WORK INSTRUCTIONS:
Some lines below hold "BMSClient". Pick them out and copy them.

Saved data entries
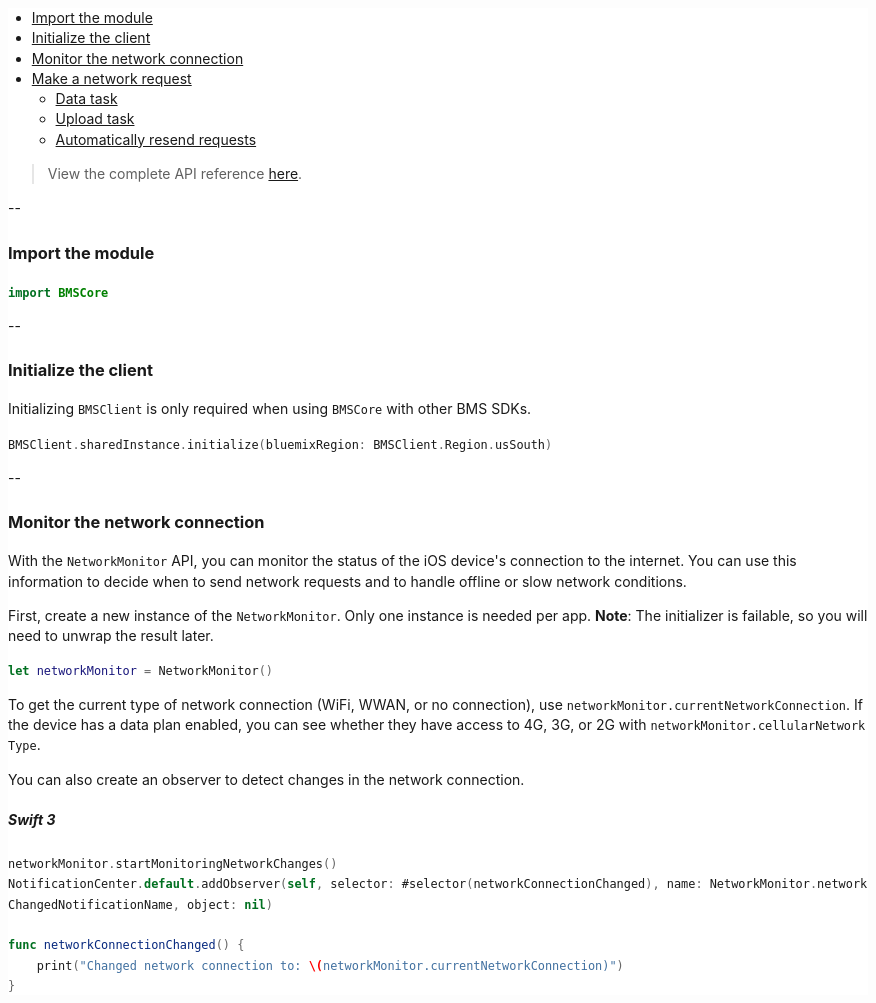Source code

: * [Import the module](#import-the-module)
* [Initialize the client](#initialize-the-client)
* [Monitor the network connection](#monitor-the-network-connection)
* [Make a network request](#make-a-network-request)
	* [Data task](#data-task)
	* [Upload task](#upload-task)
	* [Automatically resend requests](#automatically-resend-requests)

> View the complete API reference [here](https://ibm-bluemix-mobile-services.github.io/API-docs/client-SDK/BMSCore/Swift/index.html).

--


### Import the module

```Swift
import BMSCore
```

--

### Initialize the client

Initializing `BMSClient` is only required when using `BMSCore` with other BMS SDKs.

```Swift
BMSClient.sharedInstance.initialize(bluemixRegion: BMSClient.Region.usSouth)
```

--

### Monitor the network connection

With the `NetworkMonitor` API, you can monitor the status of the iOS device's connection to the internet. You can use this information to decide when to send network requests and to handle offline or slow network conditions.

First, create a new instance of the `NetworkMonitor`. Only one instance is needed per app. **Note**: The initializer is failable, so you will need to unwrap the result later.

```Swift
let networkMonitor = NetworkMonitor()
```

To get the current type of network connection (WiFi, WWAN, or no connection), use `networkMonitor.currentNetworkConnection`. If the device has a data plan enabled, you can see whether they have access to 4G, 3G, or 2G with `networkMonitor.cellularNetworkType`.

You can also create an observer to detect changes in the network connection.

##### Swift 3

```Swift
networkMonitor.startMonitoringNetworkChanges()
NotificationCenter.default.addObserver(self, selector: #selector(networkConnectionChanged), name: NetworkMonitor.networkChangedNotificationName, object: nil)

func networkConnectionChanged() {    
    print("Changed network connection to: \(networkMonitor.currentNetworkConnection)")
}
```

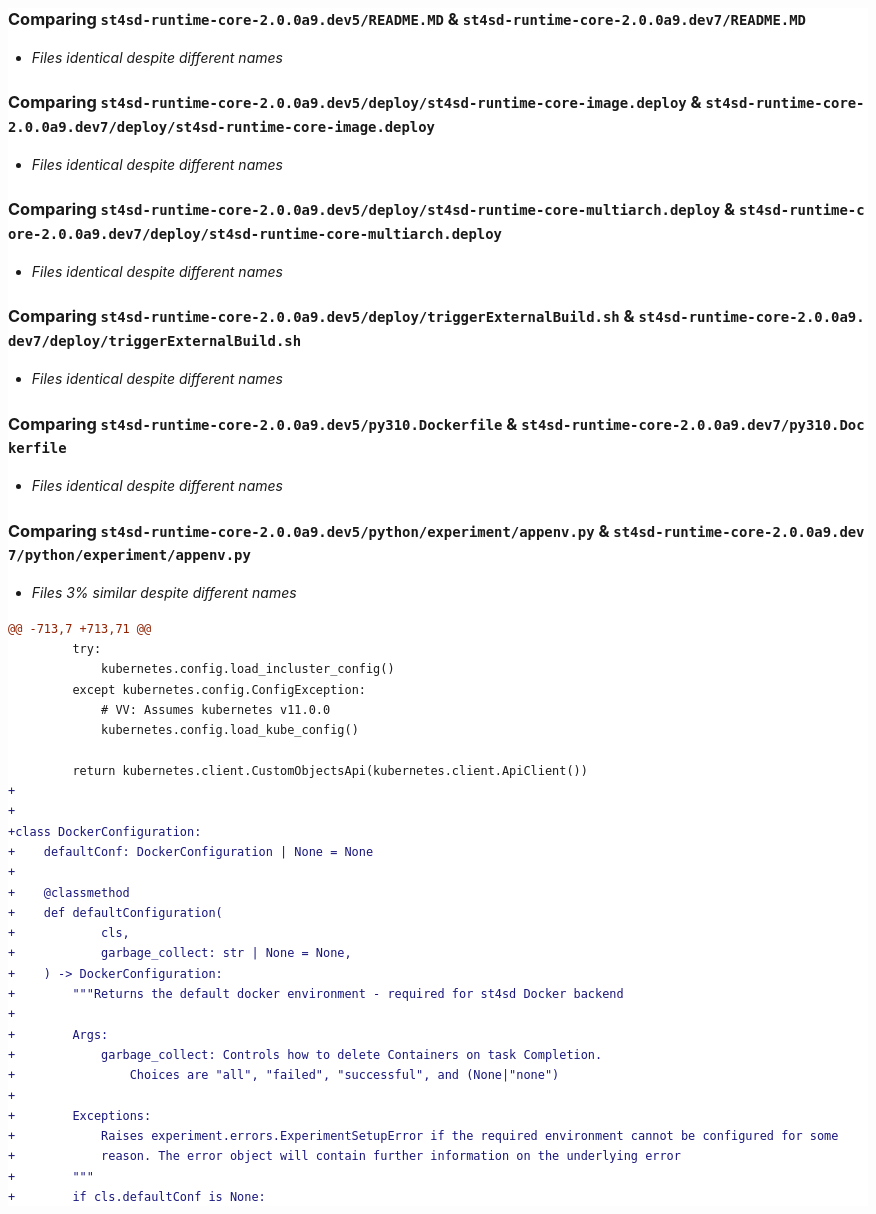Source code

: ### Comparing `st4sd-runtime-core-2.0.0a9.dev5/README.MD` & `st4sd-runtime-core-2.0.0a9.dev7/README.MD`

 * *Files identical despite different names*

### Comparing `st4sd-runtime-core-2.0.0a9.dev5/deploy/st4sd-runtime-core-image.deploy` & `st4sd-runtime-core-2.0.0a9.dev7/deploy/st4sd-runtime-core-image.deploy`

 * *Files identical despite different names*

### Comparing `st4sd-runtime-core-2.0.0a9.dev5/deploy/st4sd-runtime-core-multiarch.deploy` & `st4sd-runtime-core-2.0.0a9.dev7/deploy/st4sd-runtime-core-multiarch.deploy`

 * *Files identical despite different names*

### Comparing `st4sd-runtime-core-2.0.0a9.dev5/deploy/triggerExternalBuild.sh` & `st4sd-runtime-core-2.0.0a9.dev7/deploy/triggerExternalBuild.sh`

 * *Files identical despite different names*

### Comparing `st4sd-runtime-core-2.0.0a9.dev5/py310.Dockerfile` & `st4sd-runtime-core-2.0.0a9.dev7/py310.Dockerfile`

 * *Files identical despite different names*

### Comparing `st4sd-runtime-core-2.0.0a9.dev5/python/experiment/appenv.py` & `st4sd-runtime-core-2.0.0a9.dev7/python/experiment/appenv.py`

 * *Files 3% similar despite different names*

```diff
@@ -713,7 +713,71 @@
         try:
             kubernetes.config.load_incluster_config()
         except kubernetes.config.ConfigException:
             # VV: Assumes kubernetes v11.0.0
             kubernetes.config.load_kube_config()
 
         return kubernetes.client.CustomObjectsApi(kubernetes.client.ApiClient())
+
+
+class DockerConfiguration:
+    defaultConf: DockerConfiguration | None = None
+
+    @classmethod
+    def defaultConfiguration(
+            cls,
+            garbage_collect: str | None = None,
+    ) -> DockerConfiguration:
+        """Returns the default docker environment - required for st4sd Docker backend
+
+        Args:
+            garbage_collect: Controls how to delete Containers on task Completion.
+                Choices are "all", "failed", "successful", and (None|"none")
+
+        Exceptions:
+            Raises experiment.errors.ExperimentSetupError if the required environment cannot be configured for some
+            reason. The error object will contain further information on the underlying error
+        """
+        if cls.defaultConf is None:
```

ANSWER AREA:
Initializing `BMSClient` is only required when using `BMSCore` with other BMS SDKs.
BMSClient.sharedInstance.initialize(bluemixRegion: BMSClient.Region.usSouth)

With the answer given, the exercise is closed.